I soon discovered that the most striking difference between me and the morons was that they did not ask questions. They were uninterested in how things work, how facts had come to be, and the relationship of one thing to another. Indeed, they treated my questioning with hostility, because they could not supply me with answers and because they took my curiosity for sedition. Each and every one of my questions, it is true, was canted toward obtaining the information necessary for a robbery, but who would not have had such thoughts in similar circumstances? What kind of dead-on-its-feet, pusillanimous drone would it take to be trapped within the world's greatest concentration of wealth—buried with it, breathing it—and not give some thought to stealing it? The look the morons reserved for me was one of offended innocence, as if my line of inquiry were immoral.

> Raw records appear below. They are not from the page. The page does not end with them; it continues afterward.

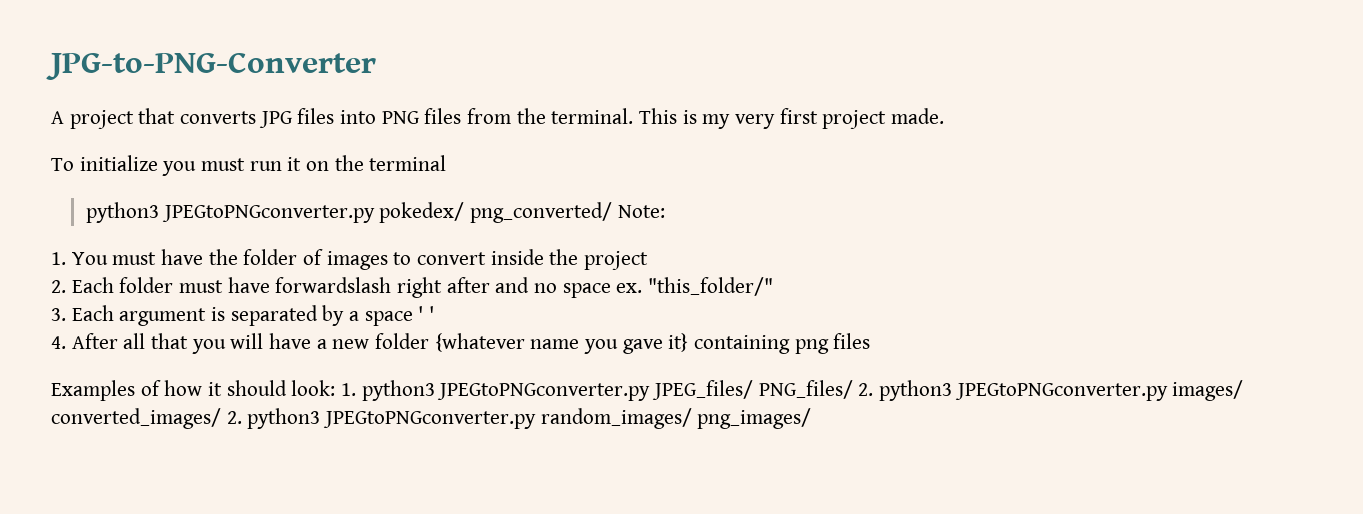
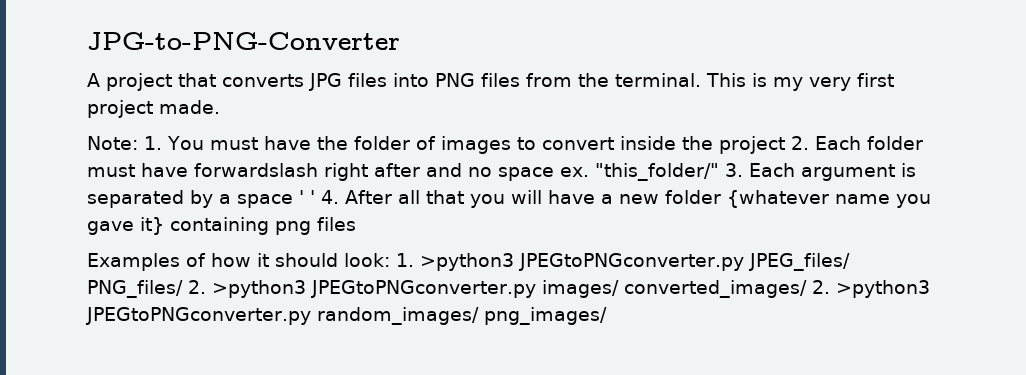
[51,155,447,176] [85,202,612,223] To initialize you must run it on the terminal // python3 JPEGtoPNGconverter.py pokedex/ png_converted/ -> (220, 107) none
(665, 211) // -> (138, 143) none
(649, 260) // -> (785, 145) none
(774, 286) // -> (719, 172) none
(435, 313) // -> (315, 197) none
[361,380,435,401] python3 -> [420,253,514,271] >python3
[879,380,953,401] python3 -> [212,280,306,298] >python3
[247,408,321,429] python3 -> [835,280,930,298] >python3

We were surrounded by ten thousand tons of gold, not a single ounce of which had been coaxed from the earth in conditions of morality. It had been neither mined nor bought nor sold nor accumulated nor accepted in conditions of morality. Sherman Oscovitz lived in a one-room apartment in Brooklyn Heights, with neither a toilet nor a refrigerator. He ate at Nedick's on his way to and from work, and though he spent no money on anything but hot dogs, sauerkraut, and buttermilk, and though he wore a suit that was so cheap I wanted to pull it off his body, shred it, burn it, and put the ashes in sulfuric acid, his accumulated savings were only enough to buy, for example, one water ski, or three nights in a cheap hotel in Antwerp.

His discipline and poverty were devoted to the service of gold that belonged to sheiks who had slaves, and Latin dictators with a fondness for leather. Of what use was his honesty? What did it accomplish?

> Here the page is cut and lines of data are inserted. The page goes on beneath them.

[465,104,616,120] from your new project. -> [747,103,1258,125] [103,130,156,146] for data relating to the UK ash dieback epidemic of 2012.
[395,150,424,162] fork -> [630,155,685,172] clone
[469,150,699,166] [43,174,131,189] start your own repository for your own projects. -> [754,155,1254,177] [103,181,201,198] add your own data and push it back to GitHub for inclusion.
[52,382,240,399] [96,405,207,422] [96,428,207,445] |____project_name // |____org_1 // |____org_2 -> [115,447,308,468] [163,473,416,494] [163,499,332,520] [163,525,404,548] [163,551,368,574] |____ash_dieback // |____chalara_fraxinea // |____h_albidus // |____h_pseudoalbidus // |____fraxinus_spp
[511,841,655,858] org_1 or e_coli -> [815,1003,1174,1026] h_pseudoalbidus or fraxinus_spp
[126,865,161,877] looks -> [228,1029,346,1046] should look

I only wanted to know about the electrical system, the security procedures, the depth of the rock, the architecture of the vault, the methods of accounting, and other intellectual questions relating to my environment, but had I continued that line of questioning I would have been expelled, so I became a mute observer.

There was no chance of taking the gold up and out. You couldn't sneak it out, for each person who entered the vault was weighed on a scale that was accurate to 1/1000th of an ounce. The exact humidity of the vault was recorded on a Gretzel Pisogram. That and the weight, metabolic characteristics, and tissue data about each vault worker were fed into an algorithm in a little office just outside the vault door. They knew exactly how much you would lose in transpiration, you were forbidden to pick your nose or spit, and if you weighed more on your way out than on your way in, they peered at you through a fluoroscope and checked your bodily crevices.